Todos nós que já estivemos em missões internacionais já passamos por situações como a que descreve o embaixador português Francisco Seixas da Costa. São ‘saias-justas’ que decorrido tempo suficiente se tornam anedotas interessantes e divertidas do dia-a-dia dos que se dedicam as coisas internacionais. Ainda lembro da insistência da Professora Leila Bijos para que tivéssemos SEMPRE a postura que o diplomata relata quando participamos de nossa primeira missão acadêmica ao exterior, mesmo diante de pernas de rã (que por sinal estavam ótimas). Lições úteis até hoje professora.
Educação diplomática
Por Francisco Seixas da Costa
O "jet lag" não ajudava nada. Naquele primeiro dia em Seul, mais do que seguir o calendário de eventos daquele seminário, eu morria de cansaço. Mas o "dever" chamava-me: cabia-me co-presidir a um exercício que pretendia retirar, da experiência da Organização para a Segurança e Cooperação na Europa, lições para a gestão das tensões na península da Coreia. Coordenava uma delegação multinacional ida de Viena, tendo como meu contraparte o secretário de Estado coreano dos Negócios Estrangeiros, velho amigo de outros postos.
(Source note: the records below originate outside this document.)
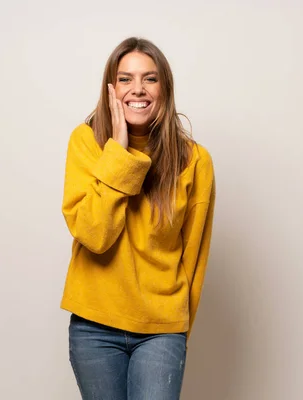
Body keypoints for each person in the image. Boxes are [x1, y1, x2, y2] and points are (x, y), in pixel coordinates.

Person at [60, 37, 216, 400]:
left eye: (150, 78)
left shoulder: (195, 160)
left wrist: (179, 330)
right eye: (126, 79)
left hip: (162, 328)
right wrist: (118, 148)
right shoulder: (86, 143)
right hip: (94, 326)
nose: (138, 89)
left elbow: (195, 255)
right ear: (111, 89)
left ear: (165, 87)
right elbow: (94, 234)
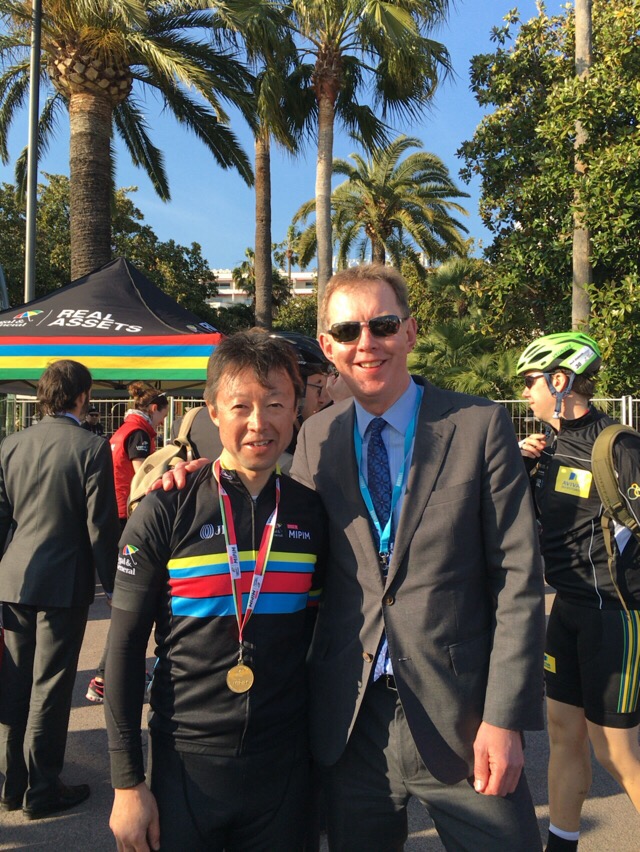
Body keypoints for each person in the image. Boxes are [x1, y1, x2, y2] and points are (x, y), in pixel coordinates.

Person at [163, 264, 546, 851]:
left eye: (383, 325)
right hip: (350, 723)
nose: (366, 343)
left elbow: (518, 579)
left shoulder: (478, 425)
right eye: (347, 331)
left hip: (464, 719)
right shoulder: (315, 438)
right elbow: (276, 519)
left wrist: (505, 716)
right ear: (328, 346)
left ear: (410, 331)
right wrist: (201, 480)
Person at [105, 329, 326, 852]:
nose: (259, 422)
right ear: (212, 410)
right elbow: (123, 648)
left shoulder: (312, 513)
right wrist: (126, 783)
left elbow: (321, 639)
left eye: (276, 403)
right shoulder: (166, 508)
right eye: (240, 405)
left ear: (296, 409)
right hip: (187, 764)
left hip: (284, 768)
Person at [517, 332, 640, 852]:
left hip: (615, 613)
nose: (525, 393)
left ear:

O programa de uma das noites incluía assistir uma peça de teatro coreano, a que se seguia um jantar num restaurante típico. Estafado como estava, passei "pelas brasas" no espetáculo, aproveitando a redução das luzes. Chegados ao restaurante, um espaço tradicional, percebi que nos íamos sentar "à coreana", em almofadas e com as pernas cruzadas sob uma mesa baixa, o que iria pôr à prova os meus sacrificados joelhos. Mas, pronto!, era serviço!
Por feitio, não sou muito dado a experiências gastronómicas radicais e, muito em especial, sou habitualmente avesso a culinárias étnicas. Por isso, à vista dos pratos locais, fui fazendo uma seleção criteriosa sobre aquilo que neles me apetecia comer. Até que chegou o prato principal. Nunca consigo recordar o que era; só sei que era algo "sinistro", pelo cheiro e pela prova. Com alguma arte, fui afastando a comida pelo prato, enquanto alimentava a conversa com o meu contraparte, sentado à minha frente. A certo passo, notando que eu já não comia e muito do que fora servido já estava disperso, o anfitrião coreano perguntou, preocupado:
- Não gosta da comida?
Senti-me culpado pelo facto de não estar a corresponder à sua gentileza, pelo que me saiu qualquer coisa como isto:
- De forma nenhuma! Estava muito bom! Gostei imenso, mas já acabei.
O que eu fui dizer! O meu amigo coreano, temeroso que eu não tivesse ficado saciado, e apoiado no meu pronto elogio à sua comida nacional, logo mandou vir para mim uma nova dose, idêntica àquela que eu tinha dispersado com tanto cuidado pelo prato. E lá tive eu que comer aquela mistela, desta vez com escassa capacidade de disfarce. Foi uma noite bem penosa, confesso! A educação diplomática, às vezes, tem um elevado preço.
Comentários
Fiquei contente com a inserção do artigo do Embaixador Seixas Corrêa, e também de seu comentário sobre a sua experiência em um lindo e aprazível país latino-americano.
Recentemente fui entrevistada pela equipe da Embaixada Britânica a respeito da Diplomacia Cultural e incluí alguns comentários sobre a minha experiência e de meus alunos.
Desejo ressaltar que você se portou muito bem nessa missão, e tenho certeza que continua com os cuidados de sempre com a diplomacia cultural, incluindo a diplomacia gastronômica.